* _EXERCISE INSTRUCTIONS_:
The records underneath are to be repeated exactly, with the pictures left out.

* _MATERIAL FOR THE TASK_:
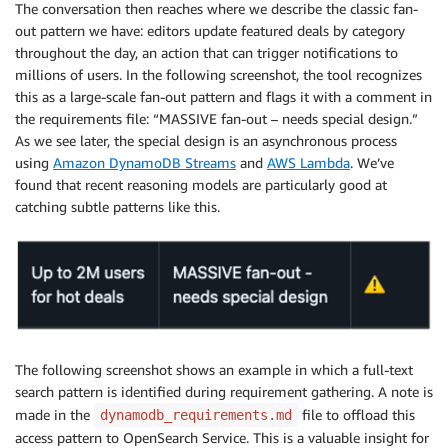
    * By recency (newest first)?

The conversation then reaches where we describe the classic fan-
    * By popularity/views?

out pattern we have: editors update featured deals by category
    * By price/discount amount?

throughout the day, an action that can trigger notifications to
    * Do you need multiple sorting options?

millions of users. In the following screenshot, the tool recognizes
this as a large-scale fan-out pattern and flags it with a comment in
  3. Missing Patterns - Do you also need these acces
the requirements file: “MASSIVE fan-out – needs special design.”
    * Deal search by keywords/title?

As we see later, the special design is an asynchronous process
    * Popular/trending deals across the platform?

using
Amazon DynamoDB Streams
and
AWS Lambda
. We’ve
    * Deal expiration management (updating expired de
found that recent reasoning models are particularly good at
    * Deal view tracking for analytics?

catching subtle patterns like this.
    * User profile management (create/update user ac
 4. Flash Sale Specifics - During flash sales:

    * Do you expect 10x traffic spikes (50,000 RPS)?

    * Are flash sales typically focused on specific 
    * Do you need real-time deal stock/availability 
Understanding these details will help me design the 
The following screenshot shows an example in which a full-text
search pattern is identified during requirement gathering. A note is
made in the
file to offload this
dynamodb_requirements.md
access pattern to OpenSearch Service. This is a valuable insight for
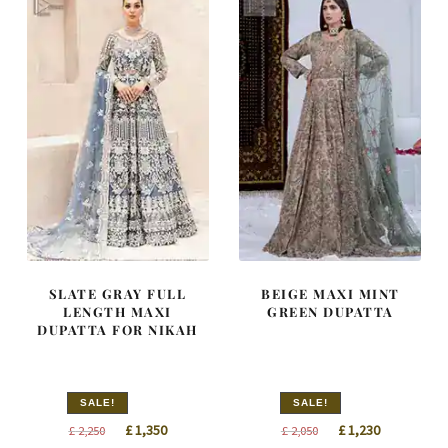
SLATE GRAY FULL
BEIGE MAXI MINT
LENGTH MAXI
GREEN DUPATTA
DUPATTA FOR NIKAH
SALE!
SALE!
Original
Current
Original
Current
£
1,350
£
1,230
£
2,250
£
2,050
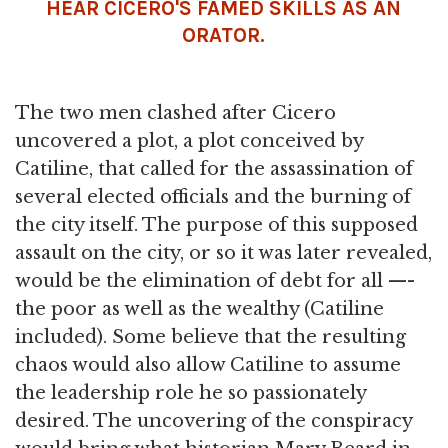
HEAR CICERO'S FAMED SKILLS AS AN
ORATOR.
The two men clashed after Cicero
uncovered a plot, a plot conceived by
Catiline, that called for the assassination of
several elected officials and the burning of
the city itself. The purpose of this supposed
assault on the city, or so it was later revealed,
would be the elimination of debt for all —-
the poor as well as the wealthy (Catiline
included). Some believe that the resulting
chaos would also allow Catiline to assume
the leadership role he so passionately
desired. The uncovering of the conspiracy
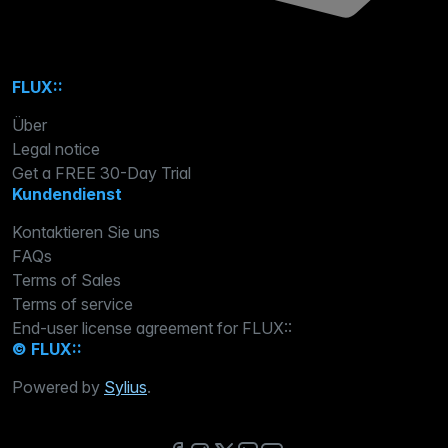
FLUX::
Über
Legal notice
Get a FREE 30-Day Trial
Kundendienst
Kontaktieren Sie uns
FAQs
Terms of Sales
Terms of service
End-user license agreement for FLUX::
© FLUX::
Powered by
Sylius
.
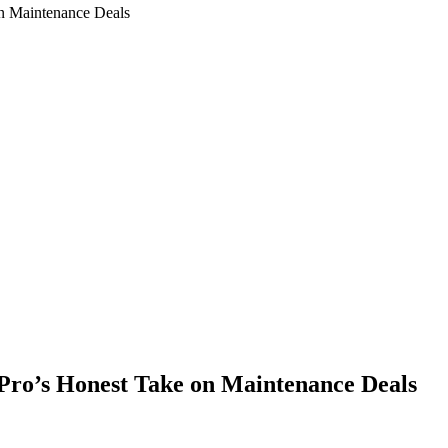
n Maintenance Deals
Pro’s Honest Take on Maintenance Deals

* _RESPONSE AREA_:
    * By recency (newest first)?

The conversation then reaches where we describe the classic fan-
    * By popularity/views?

out pattern we have: editors update featured deals by category
    * By price/discount amount?

throughout the day, an action that can trigger notifications to
    * Do you need multiple sorting options?

millions of users. In the following screenshot, the tool recognizes
this as a large-scale fan-out pattern and flags it with a comment in
  3. Missing Patterns - Do you also need these acces
the requirements file: “MASSIVE fan-out – needs special design.”
    * Deal search by keywords/title?

As we see later, the special design is an asynchronous process
    * Popular/trending deals across the platform?

using
Amazon DynamoDB Streams
and
AWS Lambda
. We’ve
    * Deal expiration management (updating expired de
found that recent reasoning models are particularly good at
    * Deal view tracking for analytics?

catching subtle patterns like this.
    * User profile management (create/update user ac
 4. Flash Sale Specifics - During flash sales:

    * Do you expect 10x traffic spikes (50,000 RPS)?

    * Are flash sales typically focused on specific 
    * Do you need real-time deal stock/availability 
Understanding these details will help me design the 
The following screenshot shows an example in which a full-text
search pattern is identified during requirement gathering. A note is
made in the
file to offload this
dynamodb_requirements.md
access pattern to OpenSearch Service. This is a valuable insight for
SLATE GRAY FULL
BEIGE MAXI MINT
LENGTH MAXI
GREEN DUPATTA
DUPATTA FOR NIKAH
SALE!
SALE!
Original
Current
Original
Current
£
1,350
£
1,230
£
2,250
£
2,050
HEAR CICERO'S FAMED SKILLS AS AN
ORATOR.
The two men clashed after Cicero
uncovered a plot, a plot conceived by
Catiline, that called for the assassination of
several elected officials and the burning of
the city itself. The purpose of this supposed
assault on the city, or so it was later revealed,
would be the elimination of debt for all —-
the poor as well as the wealthy (Catiline
included). Some believe that the resulting
chaos would also allow Catiline to assume
the leadership role he so passionately
desired. The uncovering of the conspiracy
FLUX::
Über
Legal notice
Get a FREE 30-Day Trial
Kundendienst
Kontaktieren Sie uns
FAQs
Terms of Sales
Terms of service
End-user license agreement for FLUX::
© FLUX::
Powered by
Sylius
.
n Maintenance Deals
Pro’s Honest Take on Maintenance Deals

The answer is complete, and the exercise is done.